Muitos países vizinhos adotaram medidas louváveis nos últimos anos para incluir a população venezuelana em seus programas sociais. Mas as capacidades nacionais chegaram a um ponto crítico. Agora, mais do que nunca, é necessário o respaldo da comunidade internacional para garantir que essas populações recebam o apoio de que necessitam. A assistência humanitária e de desenvolvimento deve ser fortalecida. Caso contrário, existe um alto risco de que os resultados alcançados até o momento sejam revertidos e as perdas sejam ainda maiores, não apenas em termos financeiros, mas também em vidas humanas.
Em 17 países da América Latina e Caribe que acolhem venezuelanos e venezuelanas, o UNICEF, o Acnur e a OIM trabalham com governos e sociedade civil para apoiar os refugiados e migrantes mais expostos à pandemia, com foco especial em crianças e adolescentes. Para evitar a propagação do vírus, no âmbito da Plataforma Regional de Coordenação Interinstitucional R4V (Resposta a Venezuelanos e Venezuelanas), habilitamos canais de atendimento remoto e abrigos seguros, distribuímos mensagens de prevenção e higiene, reforçamos a atenção à saúde e melhoramos o acesso a água potável e sabão. Ninguém está protegido, a menos que toda a população esteja protegida.

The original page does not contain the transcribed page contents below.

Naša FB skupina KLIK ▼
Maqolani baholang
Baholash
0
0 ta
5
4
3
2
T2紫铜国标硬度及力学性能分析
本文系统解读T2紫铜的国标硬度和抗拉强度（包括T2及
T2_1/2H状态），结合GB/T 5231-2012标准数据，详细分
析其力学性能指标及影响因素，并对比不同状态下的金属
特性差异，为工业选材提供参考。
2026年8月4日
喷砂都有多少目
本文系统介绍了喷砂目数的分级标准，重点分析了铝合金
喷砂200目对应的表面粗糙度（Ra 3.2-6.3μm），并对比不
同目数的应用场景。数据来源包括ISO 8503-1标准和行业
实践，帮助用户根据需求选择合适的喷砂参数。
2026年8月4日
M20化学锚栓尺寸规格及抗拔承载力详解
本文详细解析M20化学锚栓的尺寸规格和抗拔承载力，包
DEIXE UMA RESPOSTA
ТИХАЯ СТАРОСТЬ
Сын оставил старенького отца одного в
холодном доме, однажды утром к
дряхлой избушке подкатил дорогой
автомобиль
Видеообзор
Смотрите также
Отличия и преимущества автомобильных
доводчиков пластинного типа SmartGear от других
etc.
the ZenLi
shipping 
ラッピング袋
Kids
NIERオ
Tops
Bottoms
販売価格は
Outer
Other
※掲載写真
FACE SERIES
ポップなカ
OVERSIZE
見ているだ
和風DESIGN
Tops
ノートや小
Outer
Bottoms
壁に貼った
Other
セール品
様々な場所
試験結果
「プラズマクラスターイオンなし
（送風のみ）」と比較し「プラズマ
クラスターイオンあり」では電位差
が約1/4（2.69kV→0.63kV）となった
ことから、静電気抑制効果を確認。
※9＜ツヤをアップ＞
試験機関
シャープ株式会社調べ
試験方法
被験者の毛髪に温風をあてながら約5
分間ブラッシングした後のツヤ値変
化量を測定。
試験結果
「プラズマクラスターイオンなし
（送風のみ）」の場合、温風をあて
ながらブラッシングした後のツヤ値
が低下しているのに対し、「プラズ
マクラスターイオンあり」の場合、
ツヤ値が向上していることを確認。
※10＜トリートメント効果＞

Estamos cientes de que, após a emergência, será importante unir esforços para a reconstrução. A partir deste momento, de mãos dadas com os Estados receptores, estamos promovendo a inclusão de refugiados e migrantes nos sistemas sociais e de saúde existentes. Após esta pandemia, o acesso ao mercado de trabalho em cada país também deve ser facilitado a essa população qualificada e disposta a fazer parte da reconstrução necessária.
É imperativo que a comunidade internacional dê uma resposta. Estamos enfrentando uma grande crise humanitária que não é vista e que requer apoio internacional. Nos próximos dias, será realizada a Conferência Internacional de Doadores em solidariedade aos refugiados e migrantes da Venezuela, convocada pela Espanha e pela União Europeia, com o apoio do Acnur e da OIM. Nesse contexto, é essencial que os países doadores encontrem o caminho para continuar apoiando a resposta humanitária e de proteção, particularmente para os mais vulneráveis.
A menos que a comunidade internacional apoie mais fortemente os países que acolhem os venezuelanos, há um alto risco de que milhões de refugiados e migrantes venezuelanos na América Latina e no Caribe sejam deixados para trás, cada vez mais invisíveis pelo coronavírus.
Bernt Aasen é o diretor regional do UNICEF para a América Latina e o Caribe; Diego Beltrand é o enviado especial do diretor-geral da OIM para a resposta a refugiados e migrantes da Venezuela; e José Samaniego é o coordenador regional do Acnur para a resposta a refugiados e migrantes da Venezuela.
Publicado originalmente no site El País, em 23 de maio de 2020
Trabalho do UNICEF com a população migrante e refugiada venezuelana no Brasil
Desde o agravamento da crise social e econômica da Venezuela, o Brasil registrou mais de 253 mil solicitações de refúgio e de residência temporária de cidadãos venezuelanos – mais de um terço são crianças e adolescentes. O UNICEF apoia desde 2018 o Governo Brasileiro na resposta da Operação Acolhida que, entre outras atividades, mantém 13 abrigos oficiais em Boa Vista e Pacaraima, no Estado de Roraima.
Com a pandemia do coronavírus, o UNICEF adaptou o seu programa humanitário para que essas crianças, esses adolescentes e suas famílias tenham assegurado o seu acesso a água e saneamento – serviços essenciais para a prevenção do coronavírus –, assim como a saúde, educação e proteção, com foco nos Estados de Roraima, do Amazonas e do Pará. Nesse programa adaptado, UNICEF segue trabalhando com parceiros da sociedade civil e agências das Nações Unidas na plataforma R4V (Resposta a Venezuelanos e Venezuelanas).